Milcobel baisse le prix du lait pour le mois de novembre, et ce de façon inédite cette année. Le prix du lait à teneur légale en lait belge passera nettement sous la barre des 40,00 € les 100 litres. Le prix maximum, pour la teneur réelle en lait, restera légèrement supérieur à ce niveau.
Au total, le prix effectif baisse de 6,16 € pour atteindre un niveau de base de 39,36 € les 100 litres, sur la base d'une consommation annuelle de 1,3 million de litres, hors TVA. En incluant la surtaxe pour le développement durable, un montant supplémentaire de 1 € peut être perçu.

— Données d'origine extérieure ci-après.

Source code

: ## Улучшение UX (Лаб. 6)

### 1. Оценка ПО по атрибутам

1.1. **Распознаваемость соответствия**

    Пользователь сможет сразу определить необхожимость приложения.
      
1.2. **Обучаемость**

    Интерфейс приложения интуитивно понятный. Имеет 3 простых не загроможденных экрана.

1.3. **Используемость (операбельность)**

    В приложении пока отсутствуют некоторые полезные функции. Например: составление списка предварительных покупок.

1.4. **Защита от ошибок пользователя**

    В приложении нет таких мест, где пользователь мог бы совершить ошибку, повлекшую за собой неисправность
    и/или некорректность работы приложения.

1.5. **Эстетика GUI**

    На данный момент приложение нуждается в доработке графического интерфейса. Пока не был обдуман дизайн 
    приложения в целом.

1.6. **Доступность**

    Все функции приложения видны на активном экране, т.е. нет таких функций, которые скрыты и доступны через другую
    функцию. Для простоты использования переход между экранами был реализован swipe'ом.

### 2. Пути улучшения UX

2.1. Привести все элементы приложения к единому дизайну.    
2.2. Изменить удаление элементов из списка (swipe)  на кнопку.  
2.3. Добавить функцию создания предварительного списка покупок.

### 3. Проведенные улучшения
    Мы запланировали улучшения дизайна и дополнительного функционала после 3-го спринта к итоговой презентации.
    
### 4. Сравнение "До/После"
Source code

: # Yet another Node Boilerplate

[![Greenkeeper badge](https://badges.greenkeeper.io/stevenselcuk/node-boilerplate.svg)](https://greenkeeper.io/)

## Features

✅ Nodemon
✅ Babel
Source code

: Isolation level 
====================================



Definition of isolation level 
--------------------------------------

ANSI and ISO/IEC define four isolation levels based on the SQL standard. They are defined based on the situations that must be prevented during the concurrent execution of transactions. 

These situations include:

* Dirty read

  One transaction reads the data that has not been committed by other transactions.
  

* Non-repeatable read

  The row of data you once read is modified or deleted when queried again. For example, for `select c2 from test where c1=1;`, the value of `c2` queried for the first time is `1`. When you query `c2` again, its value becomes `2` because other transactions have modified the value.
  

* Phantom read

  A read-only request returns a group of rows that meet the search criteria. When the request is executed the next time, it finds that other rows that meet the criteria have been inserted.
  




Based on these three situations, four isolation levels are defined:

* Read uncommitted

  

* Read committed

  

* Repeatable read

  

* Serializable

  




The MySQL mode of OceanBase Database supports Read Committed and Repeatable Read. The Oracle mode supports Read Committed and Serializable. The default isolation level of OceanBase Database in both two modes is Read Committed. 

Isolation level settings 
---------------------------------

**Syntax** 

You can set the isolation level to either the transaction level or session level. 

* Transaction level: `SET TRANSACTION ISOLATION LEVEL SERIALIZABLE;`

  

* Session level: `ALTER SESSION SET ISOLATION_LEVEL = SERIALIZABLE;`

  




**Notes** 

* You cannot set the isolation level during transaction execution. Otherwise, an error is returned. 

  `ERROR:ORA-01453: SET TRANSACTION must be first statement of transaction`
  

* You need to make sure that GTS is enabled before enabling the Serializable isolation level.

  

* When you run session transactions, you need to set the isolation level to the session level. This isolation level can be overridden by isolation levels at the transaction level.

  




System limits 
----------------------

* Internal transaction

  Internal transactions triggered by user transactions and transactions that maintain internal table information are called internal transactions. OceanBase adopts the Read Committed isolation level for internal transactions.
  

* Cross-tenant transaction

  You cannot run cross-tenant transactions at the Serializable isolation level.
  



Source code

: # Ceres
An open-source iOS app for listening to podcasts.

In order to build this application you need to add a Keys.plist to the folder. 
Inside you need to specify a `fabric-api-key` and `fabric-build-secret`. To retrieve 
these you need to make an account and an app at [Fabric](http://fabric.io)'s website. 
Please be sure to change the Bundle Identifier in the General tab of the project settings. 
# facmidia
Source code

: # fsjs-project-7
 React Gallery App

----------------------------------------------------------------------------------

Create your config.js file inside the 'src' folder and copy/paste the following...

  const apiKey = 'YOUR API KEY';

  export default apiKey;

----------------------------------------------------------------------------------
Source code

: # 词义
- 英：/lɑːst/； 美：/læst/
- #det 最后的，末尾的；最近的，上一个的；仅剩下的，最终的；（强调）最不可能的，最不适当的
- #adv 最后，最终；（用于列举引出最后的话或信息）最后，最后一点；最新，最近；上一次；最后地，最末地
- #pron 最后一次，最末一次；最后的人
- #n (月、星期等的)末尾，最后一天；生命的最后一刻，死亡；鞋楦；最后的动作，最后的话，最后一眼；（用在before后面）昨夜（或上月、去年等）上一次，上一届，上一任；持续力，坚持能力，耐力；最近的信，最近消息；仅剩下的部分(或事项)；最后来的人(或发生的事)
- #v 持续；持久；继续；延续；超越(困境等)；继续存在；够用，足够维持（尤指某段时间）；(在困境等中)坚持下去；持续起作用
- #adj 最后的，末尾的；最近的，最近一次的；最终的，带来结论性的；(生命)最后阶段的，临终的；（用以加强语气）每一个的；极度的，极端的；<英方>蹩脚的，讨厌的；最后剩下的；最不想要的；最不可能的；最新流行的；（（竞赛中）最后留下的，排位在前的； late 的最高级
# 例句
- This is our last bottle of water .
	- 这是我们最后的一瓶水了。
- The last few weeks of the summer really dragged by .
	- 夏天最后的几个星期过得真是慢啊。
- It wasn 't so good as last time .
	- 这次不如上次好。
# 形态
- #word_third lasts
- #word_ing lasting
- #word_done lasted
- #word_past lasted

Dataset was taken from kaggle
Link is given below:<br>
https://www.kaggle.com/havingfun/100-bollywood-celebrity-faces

Selon Milcobel, les membres produisant un volume très important de 2,7 millions de litres par an ou plus peuvent bénéficier de subventions maximales allant jusqu'à 41,25 €. Ce groupe reste toutefois restreint. Le prix du lait au taux légal belge est fixé à 37 € les 100 litres.
Selon le conseil d'administration de Milcobel, cette forte baisse est attribuable aux prix actuellement bas sur le marché laitier et à leurs conséquences pour l'entreprise. « Comme les autres transformateurs laitiers, Milcobel n'échappe pas à cette réalité économique. »

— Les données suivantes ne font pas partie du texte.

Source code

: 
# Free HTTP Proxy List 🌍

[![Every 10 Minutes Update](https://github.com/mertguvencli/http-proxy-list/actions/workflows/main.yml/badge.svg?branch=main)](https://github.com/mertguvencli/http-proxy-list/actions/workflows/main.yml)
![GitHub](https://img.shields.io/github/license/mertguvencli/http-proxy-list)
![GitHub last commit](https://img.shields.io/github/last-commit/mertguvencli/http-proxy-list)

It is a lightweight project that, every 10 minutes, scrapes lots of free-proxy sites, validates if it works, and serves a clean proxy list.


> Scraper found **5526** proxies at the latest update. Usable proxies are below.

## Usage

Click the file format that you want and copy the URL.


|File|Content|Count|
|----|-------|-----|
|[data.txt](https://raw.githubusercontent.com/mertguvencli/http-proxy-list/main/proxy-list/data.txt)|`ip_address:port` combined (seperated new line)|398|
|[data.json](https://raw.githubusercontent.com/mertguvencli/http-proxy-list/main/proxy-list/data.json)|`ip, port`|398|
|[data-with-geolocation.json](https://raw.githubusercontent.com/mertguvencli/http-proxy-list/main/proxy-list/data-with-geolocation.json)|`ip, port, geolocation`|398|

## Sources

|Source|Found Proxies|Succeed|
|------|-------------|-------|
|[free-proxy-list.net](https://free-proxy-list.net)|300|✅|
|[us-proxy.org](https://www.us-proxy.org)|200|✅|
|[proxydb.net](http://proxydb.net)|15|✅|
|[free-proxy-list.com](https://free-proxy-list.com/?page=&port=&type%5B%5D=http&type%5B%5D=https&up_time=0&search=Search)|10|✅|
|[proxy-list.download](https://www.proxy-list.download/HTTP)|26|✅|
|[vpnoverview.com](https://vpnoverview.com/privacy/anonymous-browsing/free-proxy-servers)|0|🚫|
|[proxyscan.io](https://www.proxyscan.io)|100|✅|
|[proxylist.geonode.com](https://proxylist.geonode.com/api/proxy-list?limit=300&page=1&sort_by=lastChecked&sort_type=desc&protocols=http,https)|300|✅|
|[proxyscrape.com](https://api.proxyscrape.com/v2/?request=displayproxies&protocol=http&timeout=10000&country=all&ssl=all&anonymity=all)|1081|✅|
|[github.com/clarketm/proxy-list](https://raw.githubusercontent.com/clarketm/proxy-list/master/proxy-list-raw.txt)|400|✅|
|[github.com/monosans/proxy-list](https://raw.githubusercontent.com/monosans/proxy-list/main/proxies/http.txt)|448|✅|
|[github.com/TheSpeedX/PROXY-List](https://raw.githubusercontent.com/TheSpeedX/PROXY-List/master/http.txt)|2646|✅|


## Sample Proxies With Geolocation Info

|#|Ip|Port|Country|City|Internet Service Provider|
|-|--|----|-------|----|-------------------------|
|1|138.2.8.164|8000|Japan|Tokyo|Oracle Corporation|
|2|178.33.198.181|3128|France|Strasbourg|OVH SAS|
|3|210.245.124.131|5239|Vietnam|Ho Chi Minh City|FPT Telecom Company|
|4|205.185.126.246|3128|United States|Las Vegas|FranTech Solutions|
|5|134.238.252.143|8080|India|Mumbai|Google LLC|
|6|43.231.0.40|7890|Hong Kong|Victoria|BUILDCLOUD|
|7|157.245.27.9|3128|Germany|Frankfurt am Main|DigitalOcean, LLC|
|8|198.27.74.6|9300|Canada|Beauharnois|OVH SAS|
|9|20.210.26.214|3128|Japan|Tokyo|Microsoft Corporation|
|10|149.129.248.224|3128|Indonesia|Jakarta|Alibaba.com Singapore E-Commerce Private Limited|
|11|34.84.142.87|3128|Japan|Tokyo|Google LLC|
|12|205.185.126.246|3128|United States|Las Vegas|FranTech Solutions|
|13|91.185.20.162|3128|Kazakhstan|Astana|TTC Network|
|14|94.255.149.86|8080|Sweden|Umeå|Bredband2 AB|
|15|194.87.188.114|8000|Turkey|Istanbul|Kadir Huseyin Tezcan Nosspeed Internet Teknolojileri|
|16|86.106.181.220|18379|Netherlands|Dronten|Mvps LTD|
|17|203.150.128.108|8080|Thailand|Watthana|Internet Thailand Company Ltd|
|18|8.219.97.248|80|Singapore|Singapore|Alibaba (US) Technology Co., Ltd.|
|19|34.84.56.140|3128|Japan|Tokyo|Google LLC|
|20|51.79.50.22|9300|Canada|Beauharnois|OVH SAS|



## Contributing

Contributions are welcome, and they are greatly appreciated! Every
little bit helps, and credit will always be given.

« La baisse des prix entraîne de nouveaux retards du côté de la demande, alors même que l'offre de lait affiche une forte tendance à la hausse. »
Parallèlement, le conseil fonde ses espoirs sur « les premiers signes positifs indiquant que les prix des produits laitiers pourraient avoir atteint leur niveau le plus bas. C'est un message que les producteurs laitiers espèrent également, compte tenu de la rentabilité de leurs exploitations. »

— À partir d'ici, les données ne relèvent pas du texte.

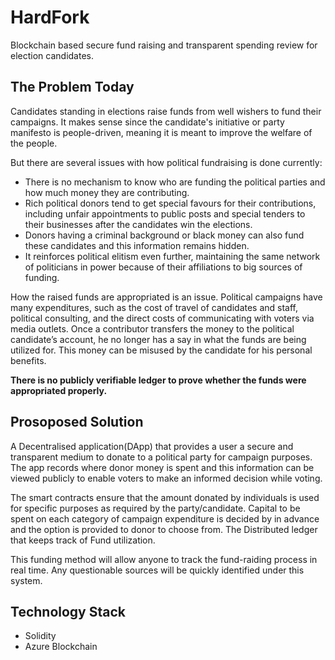 # HardFork

Blockchain based secure fund raising and transparent spending review for election candidates.

## The Problem Today

Candidates standing in elections raise funds from well wishers to fund their campaigns. It makes sense since the candidate's initiative or party manifesto is people-driven, meaning it is meant to improve the welfare of the people.

But there are several issues with how political fundraising is done currently:
- There is no mechanism to know who are funding the political parties and how much money they are contributing. 
- Rich political donors tend to get special favours for their contributions, including unfair appointments to public posts and special tenders to their businesses after the candidates win the elections. 
- Donors having a criminal background or black money can also fund these candidates and this information remains hidden.
- It reinforces political elitism even further, maintaining the same network of politicians in power because of their affiliations to big sources of funding.

How the raised funds are appropriated is an issue. Political campaigns have many expenditures, such as the cost of travel of candidates and staff, political consulting, and the direct costs of communicating with voters via media outlets. Once a contributor transfers the money to the political candidate’s account, he no longer has a say in what the funds are being utilized for. This money can be misused by the candidate for his personal benefits. 

**There is no publicly verifiable ledger to prove whether the funds were appropriated properly.**

## Prosoposed Solution

A Decentralised application(DApp) that provides a user a secure and transparent medium to donate to a political party for campaign purposes. The app records where donor money is spent and this information can be viewed publicly to enable voters to make an informed decision while voting.

The smart contracts ensure that the amount donated by individuals is used for specific purposes as required by the party/candidate. Capital to be spent on each category of campaign expenditure is decided by in advance and the option is provided to donor to choose from. The Distributed ledger that keeps track of Fund utilization. 

This funding method will allow anyone to track the fund-raiding process in real time. Any questionable sources will be quickly identified under this system.

## Technology Stack

- Solidity
- Azure Blockchain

Comparateur de prix du lait en Belgique
Suite à la dernière réduction, Milcobel est actuellement l'organisme qui paie le moins en Belgique, selon les données de Boerenbusiness Comparateur de prix du lait belge. La coopérative paie également 4,46 € de moins par 100 litres que son partenaire de fusion prévu, FrieslandCampina, et 6,23 € de moins que le leader actuel, Arla.
Début du mois prochain, les membres de FrieslandCampina et de Milcobel devront se prononcer définitivement sur le projet de fusion. Celle-ci pourrait alors entrer en vigueur au début de l'année prochaine, les membres des deux anciennes coopératives percevant alors les mêmes revenus laitiers.